出版社の存在意義

■かつて大江健三郎文藝春秋社が田中健吾の下で、反公害運動や市民運動を揶揄する香山健一や山本七平とつるんで「進歩派」を揶揄する論調に染まっていた時に芥川賞選考委員を辞任した。その理由は本人は明らかにしていないが、抗議の意を表したものだといわれた。確か鶴見俊輔文藝春秋社全体がそのような論調の社員だけではない、という言い方で、この出版社を擁護していた。
灰谷健次郎は少年事件で週間新潮が実名報道したことに抗議して、新潮社から自著の出版権を取り下げた。新潮社が週間新潮だけの会社でない事は誰の眼にも明らかだろうが、同じ出版社から自分の作物を出すのもいやだというのも理解できる。

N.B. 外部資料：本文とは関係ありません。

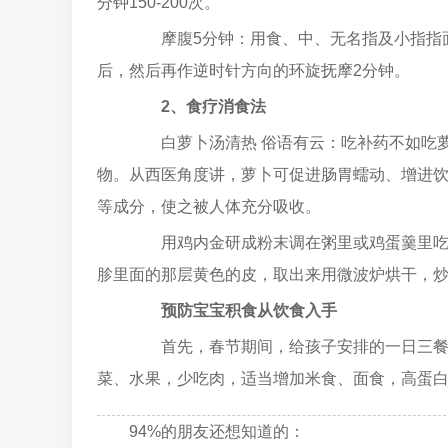
分钟150-200次。
摩腹5分钟：用食、中、无名指及小指指面
后，然后再作逆时针方向的环旋抚摩2分钟。
2、食疗消食法
白萝卜汤清热 俗语有云：吃补药不如吃萝
物。从西医角度讲，萝卜可促进肠胃蠕动、增进
等成分，使之被人体充分吸收。
用鸡内金研成粉末调在粥里或鸡蛋羹里吃也
胗里面的那层黄色的皮，取出来用微波炉烘干，炒
预防宝宝积食从饮食入手
首先，春节期间，给孩子安排的一日三餐要
菜、水果，少吃肉，适当增加米食、面食，高蛋
94%的朋友还想知道的：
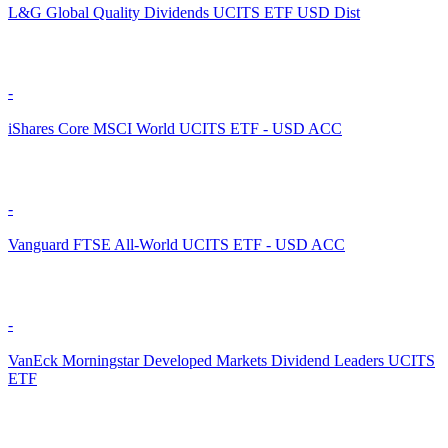
L&G Global Quality Dividends UCITS ETF USD Dist
-
iShares Core MSCI World UCITS ETF - USD ACC
-
Vanguard FTSE All-World UCITS ETF - USD ACC
-
VanEck Morningstar Developed Markets Dividend Leaders UCITS
ETF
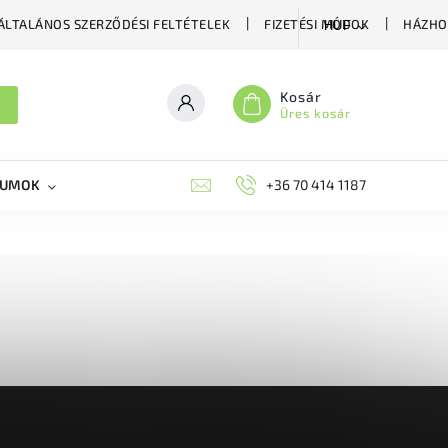
ÁLTALÁNOS SZERZŐDÉSI FELTÉTELEK
FIZETÉSI MÓDOK
HÁZHO
HUF
Kosár
Üres kosár
KUMOK
MIKORRHIZA
BLOG
+36 70 414 1187
MÉHÉSZETI GYÓGYKÉS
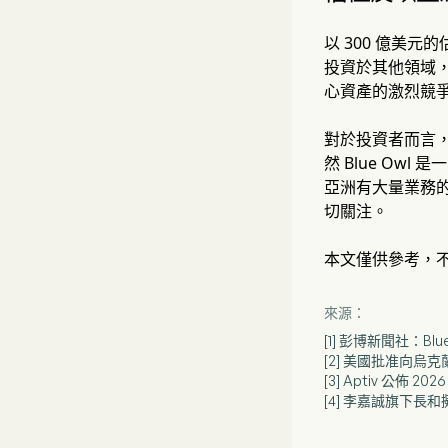
以 300 億美元
投資於其他領域
心資產的激烈競
對於投資者而言
然 Blue O
亞洲有大量業務
切關注。
本文僅供參考，
來源：
[1] 彭博新聞社：Bl
[2] 美國批准向烏
[3] Aptiv 公佈 
[4] 李嘉誠旗下長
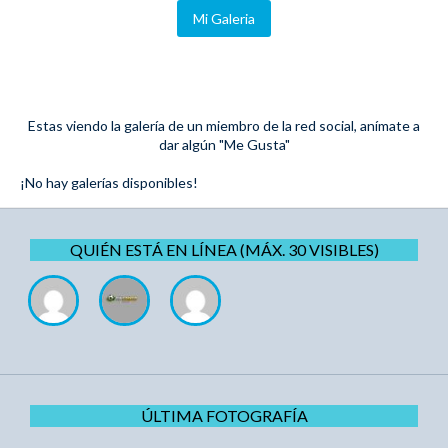
Mi Galeria
Estas viendo la galería de un miembro de la red social, anímate a
dar algún "Me Gusta"
¡No hay galerías disponibles!
QUIÉN ESTÁ EN LÍNEA (MÁX. 30 VISIBLES)
ÚLTIMA FOTOGRAFÍA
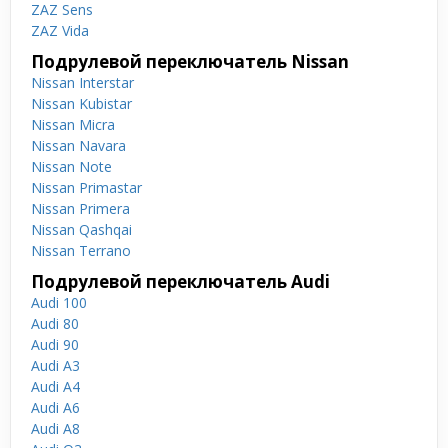
ZAZ Sens
ZAZ Vida
Подрулевой переключатель Nissan
Nissan Interstar
Nissan Kubistar
Nissan Micra
Nissan Navara
Nissan Note
Nissan Primastar
Nissan Primera
Nissan Qashqai
Nissan Terrano
Подрулевой переключатель Audi
Audi 100
Audi 80
Audi 90
Audi A3
Audi A4
Audi A6
Audi A8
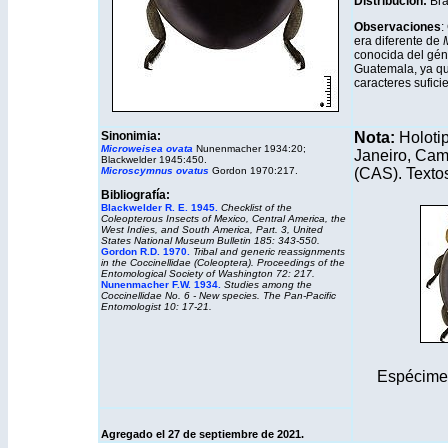
Distribución
:
Bra
Observaciones
:
era diferente de
conocida del gén
Guatemala, ya qu
caracteres sufici
Sinonimia:
Nota:
Holotip
Microweisea ovata
Nunenmacher 1934:20;
Janeiro, Cam
Blackwelder 1945:450.
Microscymnus ovatus
Gordon 1970:217.
(CAS). Texto
B
ibliografía:
Blackwelder R. E. 1945.
Checklist of the
Coleopterous Insects of Mexico, Central America, the
West Indies, and South America, Part. 3, United
States National Museum Bulletin 185: 343-550.
Gordon R.D. 1970.
Tribal and generic reassignments
in the Coccinellidae (Coleoptera). Proceedings of the
Entomological Society of Washington 72: 217.
Nunenmacher F.W. 1934.
Studies among the
Coccinellidae No. 6 - New species. The Pan-Pacific
Entomologist 10: 17-21.
Espécimen
Agregado el
27 de septiembre de 2021.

■著者が自らの著作に自身をもって意義のあるものだと思い、自分のいいたいことをそのまま出してくれるのであれば、総会屋出版社であれ、ゴロツキ出版社であれ、世間に流通させることはいいことだ。昔は吉本隆明さんが、月刊誌「現代の眼」を総会屋の雑誌といって罵倒し、某出版社を印税の払いが遅いといっていた記憶がある。そもそも次々と倒産する弱小出版が多い中で、売れない良書を世に出していくだけでもほとんどボランティアではないか。(といってもそれで生活している多数の人がいることを忘れてはいけませんが)最近ではこぶし出版というのが「資本の論理」を超えてがんばっているらしい。
■小堀先生の岩波から出た鴎外論集成は、岩波が小堀先生の天皇制に対する立場にもかかわらず出版したということは賞賛すべきかと思います。少なくとも読者にとっては赤旗出版社であろうが、創価出版社であろうが、諸君出版社であろうが、しかるべく価格で手にはいるのであれば歓迎します。昔の左翼のように「出版資本と結託して」とか、いう批判はありえませんね。学術出版なんて容易なことではできません。